(Beginning of Provided entries)
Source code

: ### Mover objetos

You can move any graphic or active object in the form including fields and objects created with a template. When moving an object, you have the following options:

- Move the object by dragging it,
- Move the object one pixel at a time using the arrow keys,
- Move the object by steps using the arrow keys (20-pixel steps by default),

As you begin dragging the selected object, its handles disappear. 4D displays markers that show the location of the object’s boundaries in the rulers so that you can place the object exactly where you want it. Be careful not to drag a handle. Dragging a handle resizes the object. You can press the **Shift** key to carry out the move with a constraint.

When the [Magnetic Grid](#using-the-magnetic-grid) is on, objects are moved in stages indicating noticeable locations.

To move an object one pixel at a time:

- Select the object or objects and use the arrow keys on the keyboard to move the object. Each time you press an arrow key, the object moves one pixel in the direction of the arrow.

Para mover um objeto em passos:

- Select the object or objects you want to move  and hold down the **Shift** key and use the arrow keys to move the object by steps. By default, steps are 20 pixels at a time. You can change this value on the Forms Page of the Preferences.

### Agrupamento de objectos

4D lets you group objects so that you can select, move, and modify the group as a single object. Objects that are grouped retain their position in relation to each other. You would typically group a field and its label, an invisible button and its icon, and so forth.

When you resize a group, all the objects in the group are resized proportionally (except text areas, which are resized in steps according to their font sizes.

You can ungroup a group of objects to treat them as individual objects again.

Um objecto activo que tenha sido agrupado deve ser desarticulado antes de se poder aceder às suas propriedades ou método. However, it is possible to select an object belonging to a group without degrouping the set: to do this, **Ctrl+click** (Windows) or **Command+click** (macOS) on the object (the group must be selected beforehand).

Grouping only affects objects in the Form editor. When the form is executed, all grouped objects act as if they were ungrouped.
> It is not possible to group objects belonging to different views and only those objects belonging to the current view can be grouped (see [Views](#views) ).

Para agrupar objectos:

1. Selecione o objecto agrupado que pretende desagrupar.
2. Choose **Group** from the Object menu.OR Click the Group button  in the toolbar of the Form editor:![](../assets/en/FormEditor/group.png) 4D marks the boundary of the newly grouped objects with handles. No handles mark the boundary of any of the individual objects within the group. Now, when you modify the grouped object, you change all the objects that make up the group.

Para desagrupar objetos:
(End of Provided entries)
__To-do item__:
Only the lines above starting with the one with "4D lets you" and going through the one with "You can ungroup" are to be copied, word for word and with both ends kept.

__Solved exercise__:
4D lets you group objects so that you can select, move, and modify the group as a single object. Objects that are grouped retain their position in relation to each other. You would typically group a field and its label, an invisible button and its icon, and so forth.

When you resize a group, all the objects in the group are resized proportionally (except text areas, which are resized in steps according to their font sizes.

You can ungroup a group of objects to treat them as individual objects again.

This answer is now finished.